Hundreds of millions in legal AI investment are unravelling as hallucinations trigger court warnings and cybersecurity threats mount. UK law firms now face an urgent reckoning: robust governance frameworks or regulatory sanctions.
AI Governance  Trovix AriaLegal Services

City law firms have invested hundreds of millions of pounds in artificial intelligence, yet the technology's promise is colliding with costly operational reality. Hallucinations—fabricated case citations and invented legal authority—have triggered court warnings and regulatory sanctions, exposing a critical gap between deployment speed and risk governance. The SRA Code of Conduct for Solicitors demands that firms maintain competence and act in clients' interests, yet AI systems routinely generate plausible-sounding but entirely fictitious case law. Solutions like Trovix Aria, which grounds responses in verified legal knowledge bases, represent the emerging frontier of responsible AI deployment. Yet adoption remains inconsistent, leaving many fee-earners working blind with systems that cannot be trusted to cite authority without human verification.

The cybersecurity dimension compounds the governance challenge. The Law Society has identified cybersecurity as the defining challenge for the legal sector, coinciding with heightened vulnerability as firms integrate AI into core workflows. Legacy document systems have been replaced by intelligent platforms, yet few firms have implemented the rigorous access controls and audit trails required under SYSC 3 (Operational Resilience) frameworks. When coupled with the sector's handling of sensitive client data and privileged communications, the attack surface has expanded dramatically. Regulatory pressure is intensifying: the FCA's Consumer Duty PS22/9 principles cascade into legal services, and the upcoming EU AI Act will impose mandatory risk governance on high-impact AI applications. Firms cannot rely on vendor promises; they must own their compliance architecture.

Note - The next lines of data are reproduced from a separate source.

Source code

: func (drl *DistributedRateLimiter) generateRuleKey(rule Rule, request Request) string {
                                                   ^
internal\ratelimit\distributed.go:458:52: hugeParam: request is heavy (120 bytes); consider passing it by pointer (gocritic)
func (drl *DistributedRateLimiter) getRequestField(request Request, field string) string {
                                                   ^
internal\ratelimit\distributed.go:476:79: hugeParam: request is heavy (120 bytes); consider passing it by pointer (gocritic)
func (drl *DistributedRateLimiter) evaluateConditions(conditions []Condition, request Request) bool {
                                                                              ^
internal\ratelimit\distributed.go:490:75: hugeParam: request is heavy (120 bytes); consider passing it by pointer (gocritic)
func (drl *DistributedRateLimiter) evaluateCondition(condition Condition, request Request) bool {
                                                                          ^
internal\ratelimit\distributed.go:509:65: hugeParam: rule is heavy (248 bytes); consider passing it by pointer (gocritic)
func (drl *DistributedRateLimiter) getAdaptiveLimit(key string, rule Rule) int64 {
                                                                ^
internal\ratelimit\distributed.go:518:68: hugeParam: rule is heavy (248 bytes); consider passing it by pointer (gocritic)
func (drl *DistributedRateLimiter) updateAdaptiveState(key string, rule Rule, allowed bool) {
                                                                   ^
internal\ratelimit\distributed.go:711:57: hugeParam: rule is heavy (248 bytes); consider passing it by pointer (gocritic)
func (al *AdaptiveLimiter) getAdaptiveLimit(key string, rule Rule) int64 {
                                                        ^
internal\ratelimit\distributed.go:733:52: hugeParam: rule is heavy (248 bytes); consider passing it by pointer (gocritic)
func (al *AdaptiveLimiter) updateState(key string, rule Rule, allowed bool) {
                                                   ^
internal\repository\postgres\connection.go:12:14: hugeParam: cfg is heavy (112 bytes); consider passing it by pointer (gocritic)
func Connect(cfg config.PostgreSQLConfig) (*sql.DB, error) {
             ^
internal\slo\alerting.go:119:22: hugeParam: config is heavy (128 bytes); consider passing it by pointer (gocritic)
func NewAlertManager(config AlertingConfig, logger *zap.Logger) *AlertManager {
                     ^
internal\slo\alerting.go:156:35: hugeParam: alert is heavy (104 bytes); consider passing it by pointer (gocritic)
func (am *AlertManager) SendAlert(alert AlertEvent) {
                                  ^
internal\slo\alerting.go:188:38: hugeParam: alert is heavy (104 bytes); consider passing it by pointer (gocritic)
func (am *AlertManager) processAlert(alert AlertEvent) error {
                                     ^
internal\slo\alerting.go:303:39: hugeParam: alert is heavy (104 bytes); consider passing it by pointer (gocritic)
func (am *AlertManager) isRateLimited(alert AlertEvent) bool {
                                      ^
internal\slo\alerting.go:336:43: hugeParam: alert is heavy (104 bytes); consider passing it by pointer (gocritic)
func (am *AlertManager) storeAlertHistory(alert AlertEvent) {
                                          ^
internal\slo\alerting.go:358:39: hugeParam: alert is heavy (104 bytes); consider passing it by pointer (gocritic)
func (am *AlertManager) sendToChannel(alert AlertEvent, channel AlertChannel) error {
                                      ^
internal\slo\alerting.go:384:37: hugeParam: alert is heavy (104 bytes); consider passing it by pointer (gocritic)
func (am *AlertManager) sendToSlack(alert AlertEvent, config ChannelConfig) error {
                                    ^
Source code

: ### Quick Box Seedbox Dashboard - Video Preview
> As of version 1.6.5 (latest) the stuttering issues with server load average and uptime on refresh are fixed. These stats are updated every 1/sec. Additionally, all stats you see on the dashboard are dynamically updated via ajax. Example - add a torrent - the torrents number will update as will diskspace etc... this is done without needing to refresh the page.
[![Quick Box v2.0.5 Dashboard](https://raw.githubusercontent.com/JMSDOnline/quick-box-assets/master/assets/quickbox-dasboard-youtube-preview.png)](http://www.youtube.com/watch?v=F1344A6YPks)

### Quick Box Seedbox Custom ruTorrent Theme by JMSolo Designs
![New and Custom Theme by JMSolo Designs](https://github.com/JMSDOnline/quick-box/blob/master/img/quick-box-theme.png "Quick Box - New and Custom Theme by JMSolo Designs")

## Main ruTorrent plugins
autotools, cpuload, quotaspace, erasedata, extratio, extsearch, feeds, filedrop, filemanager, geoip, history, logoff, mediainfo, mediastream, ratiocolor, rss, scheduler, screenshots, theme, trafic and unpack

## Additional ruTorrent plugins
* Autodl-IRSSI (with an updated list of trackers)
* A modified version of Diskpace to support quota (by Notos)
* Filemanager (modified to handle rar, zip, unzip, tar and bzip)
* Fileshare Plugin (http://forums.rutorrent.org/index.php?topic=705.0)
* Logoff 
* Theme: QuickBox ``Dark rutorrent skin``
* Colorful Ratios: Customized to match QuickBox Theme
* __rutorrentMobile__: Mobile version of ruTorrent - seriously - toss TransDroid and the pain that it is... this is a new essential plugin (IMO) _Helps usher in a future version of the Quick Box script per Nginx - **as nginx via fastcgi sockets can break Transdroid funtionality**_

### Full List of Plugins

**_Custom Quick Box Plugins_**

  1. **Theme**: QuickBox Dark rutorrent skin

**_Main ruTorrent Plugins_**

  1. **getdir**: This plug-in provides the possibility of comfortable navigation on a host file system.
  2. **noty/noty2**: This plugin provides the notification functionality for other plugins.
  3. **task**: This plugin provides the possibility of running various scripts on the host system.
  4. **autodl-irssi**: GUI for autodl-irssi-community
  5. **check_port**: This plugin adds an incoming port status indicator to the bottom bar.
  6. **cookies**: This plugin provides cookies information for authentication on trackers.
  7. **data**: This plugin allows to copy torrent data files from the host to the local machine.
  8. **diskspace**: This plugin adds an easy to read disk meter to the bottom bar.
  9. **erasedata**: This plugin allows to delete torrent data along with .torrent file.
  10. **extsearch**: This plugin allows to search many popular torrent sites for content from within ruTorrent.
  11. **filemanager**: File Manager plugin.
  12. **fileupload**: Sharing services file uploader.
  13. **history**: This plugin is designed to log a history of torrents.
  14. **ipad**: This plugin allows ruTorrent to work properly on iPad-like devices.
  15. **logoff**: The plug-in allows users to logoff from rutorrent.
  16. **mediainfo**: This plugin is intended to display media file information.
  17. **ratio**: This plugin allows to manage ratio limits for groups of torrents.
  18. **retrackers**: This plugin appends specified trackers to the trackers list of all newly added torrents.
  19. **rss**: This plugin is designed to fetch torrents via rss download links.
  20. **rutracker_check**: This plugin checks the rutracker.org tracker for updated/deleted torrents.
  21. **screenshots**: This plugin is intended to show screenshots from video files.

Document intelligence has become both a lifeline and a liability. Tools like Trovix Sift promise to automate data extraction and accelerate matter intake, yet they also introduce points of failure that can cascade through cases. Trovix Aria anchors responses in curated knowledge; without that grounding, AI-driven document review becomes a source of malpractice risk rather than efficiency gain. The distinction matters operationally: a hallucination buried in a 500-page discovery set can destroy a case before trial. Trovix Brief automates intake workflows with human oversight embedded at critical junctures, but only where firms have designed their processes to demand verification. Those treating automation as a substitute for judgment, not an aid to it, face mounting exposure.

Governance frameworks must evolve beyond ad hoc vendor selection to systematic, auditable AI oversight. Trovix Aria alone cannot solve this; it requires complementary tools like Trovix Watch, which monitors regulatory change in real time, and Trovix Audit, which creates compliance dashboards for AI system performance and lineage. Firms must establish clear policies on which AI tasks require human sign-off, implement logging mechanisms that satisfy SM&CR accountability requirements, and conduct regular impact assessments under GDPR and SRA principles. Client-facing AI, such as Trovix Reach, must be transparent about AI involvement and held to the same duty of care as human-delivered services. The firms emerging strongest from this transition will be those treating AI governance not as compliance box-ticking but as core to their practice management architecture. The Law Society's regulatory messaging is clear: investment in AI must be matched, pound for pound, by investment in controls.